В 1937 году Франклин Рузвельт наконец пробудил исследования полиомиелита от спячки. Жертва предыдущей эпидемии, парализованный ниже пояса, Рузвельт еще в 1927 году основал в Джорджии фонд Уорм-спрингс, куда входили больница для лечения полиомиелита и научно-исследовательский центр. Сперва политические советники Рузвельта старались, чтобы его образ не ассоциировался с болезнью, считая, что образ парализованного президента, старающегося вывести страну из депрессии, приведет к полной катастрофе. Все публичные появления Рузвельта были тщательнейшим образом отрежиссированы так, чтобы скрыть нижнюю половину туловища президента. Однако после переизбрания в 1936 году Рузвельте новыми силами вернулся к прежнему начинанию и основал Национальный фонд борьбы с детским параличом, организацию, которая должна была продвигать исследования в этой области и поднимать общественный интерес к проблеме полиомиелита.
Этот фонд — крупнейшая в истории США ассоциация, посвященная конкретной болезни, — вдохнул в исследования полиомиелита новую жизнь. Через год после основания фонда актер Эдди Кантор организовал в пользу фонда «Марш медяков» — широкомасштабную и прекрасно организованную кампанию по сбору средств: каждому гражданину предлагалось послать Рузвельту десять центов на поддержку просвещения общественности и исследований в области полиомиелита. Голливудские знаменитости, звезды Бродвея и ведущие самых знаменитых радиопрограмм вскоре присоединились к движению — и оно увенчалось оглушительным успехом.
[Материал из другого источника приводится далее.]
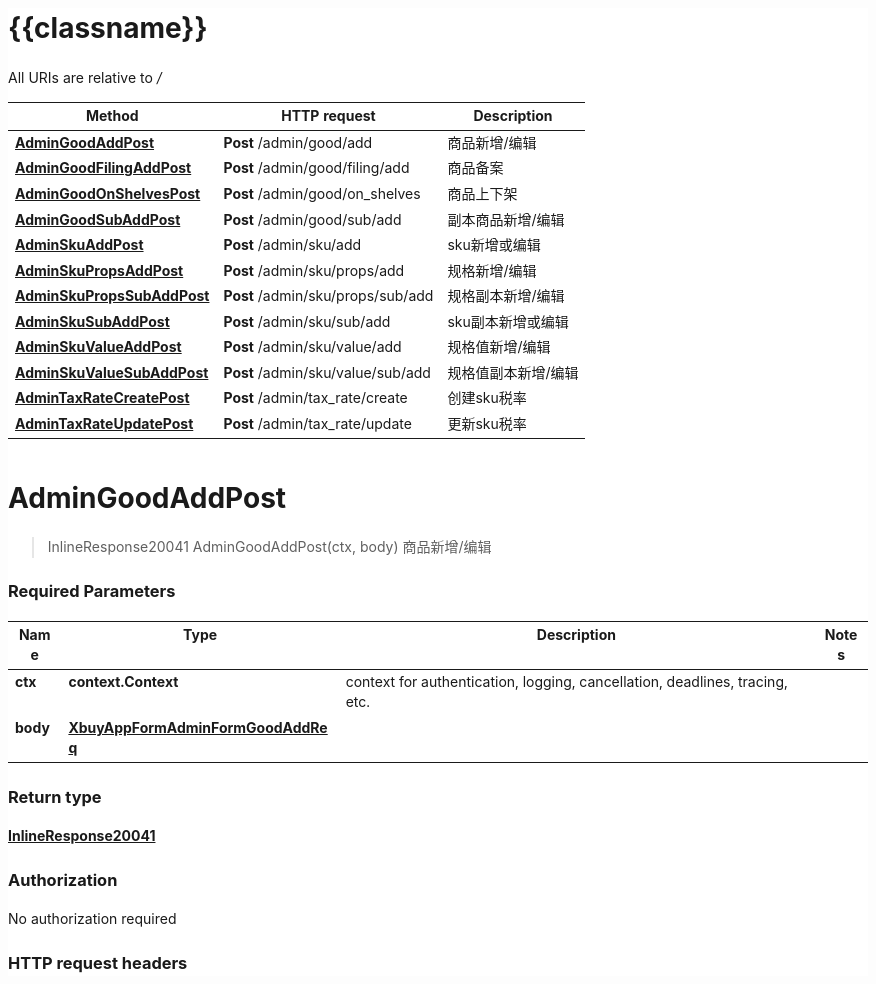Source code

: # {{classname}}

All URIs are relative to */*

Method | HTTP request | Description
------------- | ------------- | -------------
[**AdminGoodAddPost**](GoodEditApi.md#AdminGoodAddPost) | **Post** /admin/good/add | 商品新增/编辑
[**AdminGoodFilingAddPost**](GoodEditApi.md#AdminGoodFilingAddPost) | **Post** /admin/good/filing/add | 商品备案
[**AdminGoodOnShelvesPost**](GoodEditApi.md#AdminGoodOnShelvesPost) | **Post** /admin/good/on_shelves | 商品上下架
[**AdminGoodSubAddPost**](GoodEditApi.md#AdminGoodSubAddPost) | **Post** /admin/good/sub/add | 副本商品新增/编辑
[**AdminSkuAddPost**](GoodEditApi.md#AdminSkuAddPost) | **Post** /admin/sku/add | sku新增或编辑
[**AdminSkuPropsAddPost**](GoodEditApi.md#AdminSkuPropsAddPost) | **Post** /admin/sku/props/add | 规格新增/编辑
[**AdminSkuPropsSubAddPost**](GoodEditApi.md#AdminSkuPropsSubAddPost) | **Post** /admin/sku/props/sub/add | 规格副本新增/编辑
[**AdminSkuSubAddPost**](GoodEditApi.md#AdminSkuSubAddPost) | **Post** /admin/sku/sub/add | sku副本新增或编辑
[**AdminSkuValueAddPost**](GoodEditApi.md#AdminSkuValueAddPost) | **Post** /admin/sku/value/add | 规格值新增/编辑
[**AdminSkuValueSubAddPost**](GoodEditApi.md#AdminSkuValueSubAddPost) | **Post** /admin/sku/value/sub/add | 规格值副本新增/编辑
[**AdminTaxRateCreatePost**](GoodEditApi.md#AdminTaxRateCreatePost) | **Post** /admin/tax_rate/create | 创建sku税率
[**AdminTaxRateUpdatePost**](GoodEditApi.md#AdminTaxRateUpdatePost) | **Post** /admin/tax_rate/update | 更新sku税率

# **AdminGoodAddPost**
> InlineResponse20041 AdminGoodAddPost(ctx, body)
商品新增/编辑

### Required Parameters

Name | Type | Description  | Notes
------------- | ------------- | ------------- | -------------
 **ctx** | **context.Context** | context for authentication, logging, cancellation, deadlines, tracing, etc.
  **body** | [**XbuyAppFormAdminFormGoodAddReq**](XbuyAppFormAdminFormGoodAddReq.md)|  | 

### Return type

[**InlineResponse20041**](inline_response_200_41.md)

### Authorization

No authorization required

### HTTP request headers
За несколько недель Белый дом получил два миллиона шестьсот восемьдесят тысяч десятицентовиков. Повсюду распространялись информационные листки и рекламные плакаты, в область исследований полиомиелита потекли деньги — и внимание общественности. К концу 1940-х годов Джону Эндерсу, частично финансируемому всеми этими кампаниями, почти удалось вырастить полиовирус в своей лаборатории, а Сэбин и Солк, вдохновленные трудами Эндерса, уверенно шли к изготовлению первой полиовакцины.